Exercise
Reproduce each record exactly, leaving out no line.

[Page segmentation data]

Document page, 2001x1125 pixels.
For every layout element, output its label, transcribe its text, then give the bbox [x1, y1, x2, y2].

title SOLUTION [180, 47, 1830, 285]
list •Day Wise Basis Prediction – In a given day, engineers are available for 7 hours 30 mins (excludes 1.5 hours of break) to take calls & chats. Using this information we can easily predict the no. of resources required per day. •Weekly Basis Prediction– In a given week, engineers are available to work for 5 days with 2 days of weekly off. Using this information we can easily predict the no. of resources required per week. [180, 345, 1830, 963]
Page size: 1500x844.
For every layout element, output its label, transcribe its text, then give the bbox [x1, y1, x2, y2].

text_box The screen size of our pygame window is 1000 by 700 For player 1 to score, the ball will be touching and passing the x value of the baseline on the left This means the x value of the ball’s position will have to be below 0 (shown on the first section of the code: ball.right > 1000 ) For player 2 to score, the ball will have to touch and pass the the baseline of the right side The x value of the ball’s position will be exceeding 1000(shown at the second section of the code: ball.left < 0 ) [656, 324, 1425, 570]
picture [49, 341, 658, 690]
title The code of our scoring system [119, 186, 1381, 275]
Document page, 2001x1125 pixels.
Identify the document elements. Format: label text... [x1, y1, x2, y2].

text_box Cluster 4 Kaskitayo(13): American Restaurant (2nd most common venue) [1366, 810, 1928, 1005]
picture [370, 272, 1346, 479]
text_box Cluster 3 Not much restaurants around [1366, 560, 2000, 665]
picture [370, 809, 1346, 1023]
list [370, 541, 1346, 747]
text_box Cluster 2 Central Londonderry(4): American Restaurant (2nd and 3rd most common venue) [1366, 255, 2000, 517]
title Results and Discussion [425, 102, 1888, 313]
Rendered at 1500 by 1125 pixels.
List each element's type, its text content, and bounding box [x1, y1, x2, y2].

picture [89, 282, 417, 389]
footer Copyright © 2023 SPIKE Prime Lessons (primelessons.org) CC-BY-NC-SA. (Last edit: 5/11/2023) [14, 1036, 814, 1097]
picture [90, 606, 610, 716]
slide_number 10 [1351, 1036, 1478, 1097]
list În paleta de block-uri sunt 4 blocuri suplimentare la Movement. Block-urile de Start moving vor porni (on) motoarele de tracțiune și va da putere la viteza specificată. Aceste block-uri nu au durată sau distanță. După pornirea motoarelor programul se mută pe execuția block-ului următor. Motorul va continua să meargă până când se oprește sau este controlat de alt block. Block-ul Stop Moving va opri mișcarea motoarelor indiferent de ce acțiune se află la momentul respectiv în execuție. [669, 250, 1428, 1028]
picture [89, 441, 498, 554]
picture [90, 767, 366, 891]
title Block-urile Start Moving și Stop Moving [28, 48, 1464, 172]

Result
Document page, 2001x1125 pixels.
For every layout element, output its label, transcribe its text, then give the bbox [x1, y1, x2, y2].

title SOLUTION [180, 47, 1830, 285]
list •Day Wise Basis Prediction – In a given day, engineers are available for 7 hours 30 mins (excludes 1.5 hours of break) to take calls & chats. Using this information we can easily predict the no. of resources required per day. •Weekly Basis Prediction– In a given week, engineers are available to work for 5 days with 2 days of weekly off. Using this information we can easily predict the no. of resources required per week. [180, 345, 1830, 963]
Page size: 1500x844.
For every layout element, output its label, transcribe its text, then give the bbox [x1, y1, x2, y2].

text_box The screen size of our pygame window is 1000 by 700 For player 1 to score, the ball will be touching and passing the x value of the baseline on the left This means the x value of the ball’s position will have to be below 0 (shown on the first section of the code: ball.right > 1000 ) For player 2 to score, the ball will have to touch and pass the the baseline of the right side The x value of the ball’s position will be exceeding 1000(shown at the second section of the code: ball.left < 0 ) [656, 324, 1425, 570]
picture [49, 341, 658, 690]
title The code of our scoring system [119, 186, 1381, 275]
Document page, 2001x1125 pixels.
Identify the document elements. Format: label text... [x1, y1, x2, y2].

text_box Cluster 4 Kaskitayo(13): American Restaurant (2nd most common venue) [1366, 810, 1928, 1005]
picture [370, 272, 1346, 479]
text_box Cluster 3 Not much restaurants around [1366, 560, 2000, 665]
picture [370, 809, 1346, 1023]
list [370, 541, 1346, 747]
text_box Cluster 2 Central Londonderry(4): American Restaurant (2nd and 3rd most common venue) [1366, 255, 2000, 517]
title Results and Discussion [425, 102, 1888, 313]
Rendered at 1500 by 1125 pixels.
List each element's type, its text content, and bounding box [x1, y1, x2, y2].

picture [89, 282, 417, 389]
footer Copyright © 2023 SPIKE Prime Lessons (primelessons.org) CC-BY-NC-SA. (Last edit: 5/11/2023) [14, 1036, 814, 1097]
picture [90, 606, 610, 716]
slide_number 10 [1351, 1036, 1478, 1097]
list În paleta de block-uri sunt 4 blocuri suplimentare la Movement. Block-urile de Start moving vor porni (on) motoarele de tracțiune și va da putere la viteza specificată. Aceste block-uri nu au durată sau distanță. După pornirea motoarelor programul se mută pe execuția block-ului următor. Motorul va continua să meargă până când se oprește sau este controlat de alt block. Block-ul Stop Moving va opri mișcarea motoarelor indiferent de ce acțiune se află la momentul respectiv în execuție. [669, 250, 1428, 1028]
picture [89, 441, 498, 554]
picture [90, 767, 366, 891]
title Block-urile Start Moving și Stop Moving [28, 48, 1464, 172]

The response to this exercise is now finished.